# 読解用抜粋
↓

私のゲーム遍歴は大きく3つの時代に分けることができる。

超厳密には小学1年~2年の「東林間ご近所のアーケード期」を入れて4期である。

『キャメルトライ』はこのうち「アーケード期」に属し、中でも予備校生活の1年間だけしかプレイしていない。なんでかというと、予備校時代に住んでいた祐天寺の、ゲームセンターに置いてあったからだ。ていうかそこ以外置いてるの見たことねーよ。

Wikipediaによればこのゲームが発売されたのが1989年。私がプレイしたのは、1991年であるから、ちょっと時流からは外れていたことであろう。宮崎の高校卒業と共に実家移転で上京し、当時たまたまオヤジの会社の社宅があった関係で、祐天寺から予備校に通うことになった私は、予備校帰りに独りゲームセンターに寄るのが習慣であった。当時からゲーセンには独りで行く、と決めていた。二人で行く意味などないと思っていた。筐体の前に座ればゲーマーは独りなのだ。まぁ最近はグループで遊ぶゲームもあるから一概には言えないか。

↑

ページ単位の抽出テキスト
↓

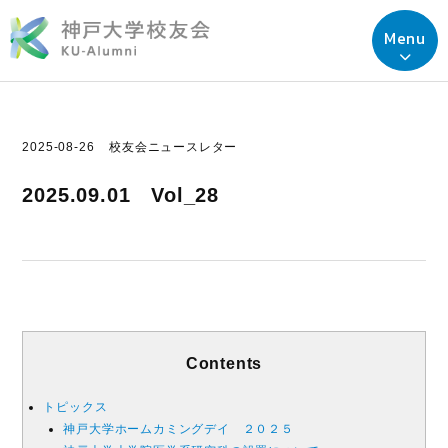
Menu
2025-08-26
校友会ニュースレター
2025.09.01 Vol_28
Contents
トピックス
神戸大学ホームカミングデイ ２０２５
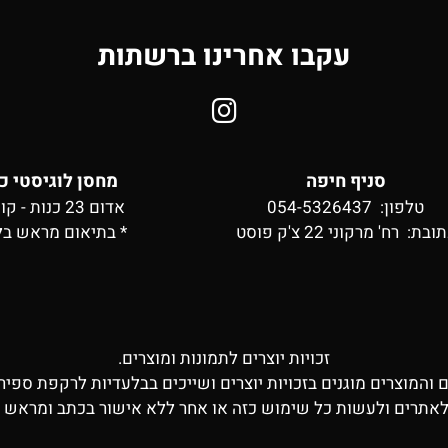
עקבו אחרינו ברשתות
סניף חיפה
מחסן לוגיסטי כ
טלפון: 054-5326437
אדום 23 כנות - קומה 2
תובת:
רח' מרקוני 22 צ'ק פוסט
* בתיאום מראש בל
זכויות יוצרים לתמונות ומוצרים.
ם והמוצרים מוגנים בזכויות יוצרים ושייכים בבלעדיות לרקפת ספיר 
לאתרים ולעשות כל שימוש כזה או אחר ללא אישור בכתב ומראש מ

↑

# 実施事項
A. キャメルトライについての抜粋によると、書き手がこのゲームをプレイしたのは何年ですか。
B. キャメルトライについての抜粋のうち、「超厳密には小学1年~2年の「東林間ご近所のアーケード期」を入れて4期である。」で始まり「あるから一概には言えないか。」で終わる箇所を、一字一句そのまま書き写してください。
C. 次の各記述がキャメルトライについての抜粋の内容と一致するかを、はい・いいえで答えてください。判断の根拠となる抜粋中の語句もそのまま引用してください。(i) 『キャメルトライ』をプレイしたのは予備校生活の1年間だけである。(ii) 当時、ゲームセンターには二人で行くと決めていた。(iii) 書き手は東京の高校を卒業した。

# 期待される結果
A. 1991年です。

B.
超厳密には小学1年~2年の「東林間ご近所のアーケード期」を入れて4期である。

『キャメルトライ』はこのうち「アーケード期」に属し、中でも予備校生活の1年間だけしかプレイしていない。なんでかというと、予備校時代に住んでいた祐天寺の、ゲームセンターに置いてあったからだ。ていうかそこ以外置いてるの見たことねーよ。

Wikipediaによればこのゲームが発売されたのが1989年。私がプレイしたのは、1991年であるから、ちょっと時流からは外れていたことであろう。宮崎の高校卒業と共に実家移転で上京し、当時たまたまオヤジの会社の社宅があった関係で、祐天寺から予備校に通うことになった私は、予備校帰りに独りゲームセンターに寄るのが習慣であった。当時からゲーセンには独りで行く、と決めていた。二人で行く意味などないと思っていた。筐体の前に座ればゲーマーは独りなのだ。まぁ最近はグループで遊ぶゲームもあるから一概には言えないか。

C.
(i) はい:「中でも予備校生活の1年間だけしかプレイしていない」
(ii) いいえ:「当時からゲーセンには独りで行く、と決めていた」
(iii) いいえ:「宮崎の高校卒業と共に実家移転で上京し」